■ ABOUT THIS TASK:
Which lines below hold the word "reply"? Report each one.

(Items from a dataset)
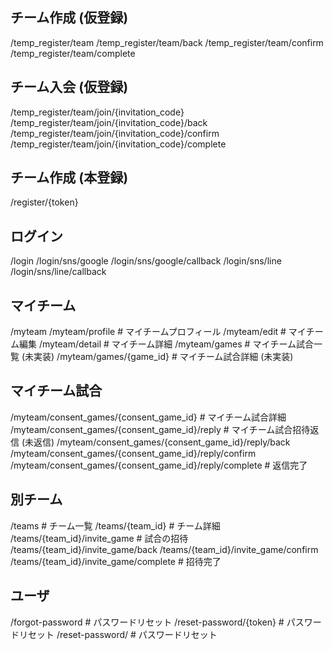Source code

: ## チーム作成 (仮登録)
/temp_register/team
/temp_register/team/back
/temp_register/team/confirm
/temp_register/team/complete

## チーム入会 (仮登録)
/temp_register/team/join/{invitation_code}
/temp_register/team/join/{invitation_code}/back
/temp_register/team/join/{invitation_code}/confirm
/temp_register/team/join/{invitation_code}/complete

## チーム作成 (本登録)
/register/{token}

## ログイン
/login
/login/sns/google
/login/sns/google/callback
/login/sns/line
/login/sns/line/callback

## マイチーム
/myteam
/myteam/profile # マイチームプロフィール
/myteam/edit # マイチーム編集
/myteam/detail # マイチーム詳細
/myteam/games # マイチーム試合一覧 (未実装)
/myteam/games/{game_id} # マイチーム試合詳細 (未実装)

## マイチーム試合
/myteam/consent_games/{consent_game_id} # マイチーム試合詳細
/myteam/consent_games/{consent_game_id}/reply # マイチーム試合招待返信 (未返信)
/myteam/consent_games/{consent_game_id}/reply/back
/myteam/consent_games/{consent_game_id}/reply/confirm
/myteam/consent_games/{consent_game_id}/reply/complete  # 返信完了

## 別チーム
/teams  # チーム一覧
/teams/{team_id}    # チーム詳細
/teams/{team_id}/invite_game    # 試合の招待
/teams/{team_id}/invite_game/back
/teams/{team_id}/invite_game/confirm
/teams/{team_id}/invite_game/complete   # 招待完了

## ユーザ
/forgot-password    # パスワードリセット
/reset-password/{token}  # パスワードリセット
/reset-password/    # パスワードリセット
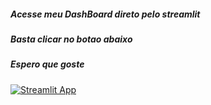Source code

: ##### Acesse meu DashBoard direto pelo streamlit
##### Basta clicar no botao abaixo
##### Espero que goste


[![Streamlit App](https://static.streamlit.io/badges/streamlit_badge_black_white.svg)](https://projeto-dados-python-geovane-nogueira.streamlit.app/)
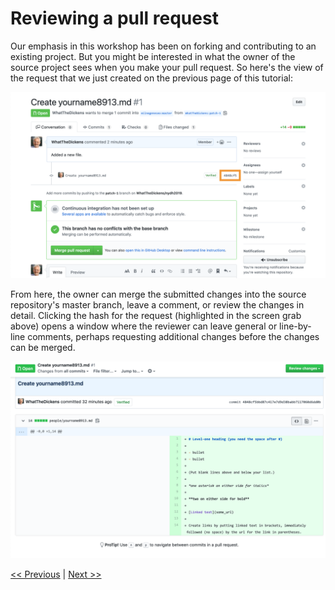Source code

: # Reviewing a pull request

Our emphasis in this workshop has been on forking and contributing to an existing project. But you might be interested in what the owner of the source project sees when you make your pull request. So here's the view of the request that we just created on the previous page of this tutorial:

![Merging a pull request](../images/owner.png)

From here, the owner can merge the submitted changes into the source repository's master branch, leave a comment, or review the changes in detail. Clicking the hash for the request (highlighted in the screen grab above) opens a window where the reviewer can leave general or line-by-line comments, perhaps requesting additional changes before the changes can be merged.

![Reviewing changes](../images/review_changes.png)

[<< Previous](pullrequest.md) | [Next >>](final.md)

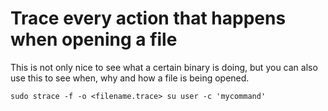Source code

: # Trace every action that happens when opening a file

This is not only nice to see what a certain binary is doing, but you can also
use this to see when, why and how a file is being opened.

    sudo strace -f -o <filename.trace> su user -c 'mycommand'
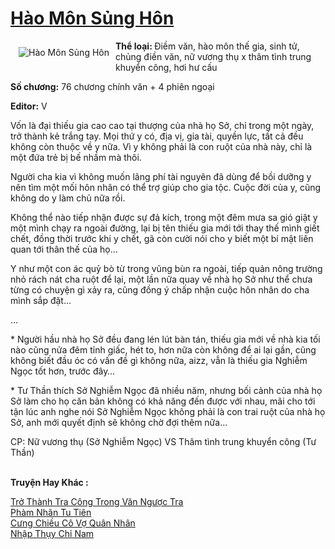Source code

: <a href="https://utruyen.com/hao-mon-sung-hon/20143/" title="Hào Môn Sủng Hôn"><h1>Hào Môn Sủng Hôn</h1></a><div style="display:table"><img align="right" style="float: left; padding: 10px;" src="https://utruyen.com/images/story/200x260/hao-mon-sung-hon.jpg" alt="Hào Môn Sủng Hôn"><b>Thể loại: </b>Điềm văn, hào môn thế gia, sinh tử, chủng điền văn, nữ vương thụ x thâm tình trung khuyển công, hơi hư cấu<p></p><b>Số chương:</b> 76 chương chính văn + 4 phiên ngoại<p></p><b>Editor:</b> V<p></p>Vốn là đại thiếu gia cao cao tại thượng của nhà họ Sở, chỉ trong một ngày, trở thành kẻ trắng tay. Mọi thứ y có, địa vị, gia tài, quyền lực, tất cả đều không còn thuộc về y nữa. Vì y không phải là con ruột của nhà này, chỉ là một đứa trẻ bị bế nhầm mà thôi.<p></p>Người cha kia vì không muốn lãng phí tài nguyên đã dùng để bồi dưỡng y nên tìm một mối hôn nhân có thể trợ giúp cho gia tộc. Cuộc đời của y, cũng không do y làm chủ nữa rồi.<p></p>Không thể nào tiếp nhận được sự đả kích, trong một đêm mưa sa gió giật y một mình chạy ra ngoài đường, lại bị tên thiếu gia mới tới thay thế mình giết chết, đồng thời trước khi y chết, gã còn cười nói cho y biết một bí mật liên quan tới thân thế của họ…<p></p>Y như một con ác quỷ bò từ trong vũng bùn ra ngoài, tiếp quản nông trường nhỏ rách nát cha ruột để lại, một lần nữa quay về nhà họ Sở như thể chưa từng có chuyện gì xảy ra, cũng đồng ý chấp nhận cuộc hôn nhân do cha mình sắp đặt…<p></p>…<p></p>* Người hầu nhà họ Sở đều đang lén lút bàn tán, thiếu gia mới về nhà kia tối nào cũng nửa đêm tỉnh giấc, hét to, hơn nữa còn không để ai lại gần, cũng không biết đầu óc có vấn đề gì không nữa, aizz, vẫn là thiếu gia Nghiễm Ngọc tốt hơn, trước đây…<p></p>* Tư Thần thích Sở Nghiễm Ngọc đã nhiều năm, nhưng bối cảnh của nhà họ Sở làm cho họ căn bản không có khả năng đến được với nhau, mãi cho tới tận lúc anh nghe nói Sở Nghiễm Ngọc không phải là con trai ruột của nhà họ Sở, anh mới quyết định sẽ không chờ đợi thêm nữa…<p></p>CP: Nữ vương thụ (Sở Nghiễm Ngọc) VS Thâm tình trung khuyển công (Tư Thần)</div><p><br><b>Truyện Hay Khác :</b></p><a href="https://utruyen.com/tro-thanh-tra-cong-trong-van-nguoc-tra/16757/" alt="Trở Thành Tra Công Trong Văn Ngược Tra">Trở Thành Tra Công Trong Văn Ngược Tra</a><br/><a href="https://github.com/quanluxury/truyenhot/tree/master/truyenhay/5089/" alt="Phàm Nhân Tu Tiên">Phàm Nhân Tu Tiên</a><br/><a href="https://github.com/quanluxury/truyenhot/tree/master/truyenhay/21948/" alt="Cưng Chiều Cô Vợ Quân Nhân">Cưng Chiều Cô Vợ Quân Nhân</a><br/><a href="https://github.com/quanluxury/ngontinhhot/tree/master/truyenhay/20606/" alt="Nhập Thụy Chỉ Nam">Nhập Thụy Chỉ Nam</a><br/>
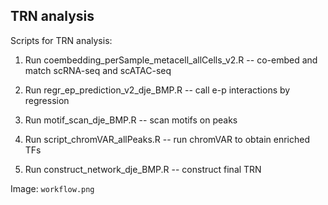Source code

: ## TRN analysis
Scripts for TRN analysis:

1. Run coembedding_perSample_metacell_allCells_v2.R --  co-embed and match scRNA-seq and scATAC-seq
   


2. Run regr_ep_prediction_v2_dje_BMP.R --  call e-p interactions by regression

3. Run motif_scan_dje_BMP.R -- scan motifs on peaks

4. Run script_chromVAR_allPeaks.R -- run chromVAR to obtain enriched TFs

4. Run construct_network_dje_BMP.R -- construct final TRN


Image: `workflow.png`
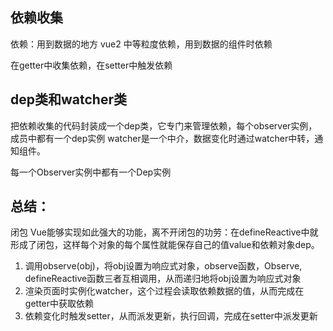 ## 依赖收集
依赖：用到数据的地方
vue2 中等粒度依赖，用到数据的组件时依赖

在getter中收集依赖，在setter中触发依赖

## dep类和watcher类
把依赖收集的代码封装成一个dep类，它专门来管理依赖，每个observer实例，成员中都有一个dep实例
watcher是一个中介，数据变化时通过watcher中转，通知组件。
  
每一个Observer实例中都有一个Dep实例

## 总结：
 闭包
Vue能够实现如此强大的功能，离不开闭包的功劳：在defineReactive中就形成了闭包，这样每个对象的每个属性就能保存自己的值value和依赖对象dep。
1. 调用observe(obj)，将obj设置为响应式对象，observe函数，Observe, defineReactive函数三者互相调用，从而递归地将obj设置为响应式对象
2. 渲染页面时实例化watcher，这个过程会读取依赖数据的值，从而完成在getter中获取依赖
3. 依赖变化时触发setter，从而派发更新，执行回调，完成在setter中派发更新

■ EXERCISE RESPONSE:
/myteam/consent_games/{consent_game_id}/reply # マイチーム試合招待返信 (未返信)
/myteam/consent_games/{consent_game_id}/reply/back
/myteam/consent_games/{consent_game_id}/reply/confirm
/myteam/consent_games/{consent_game_id}/reply/complete  # 返信完了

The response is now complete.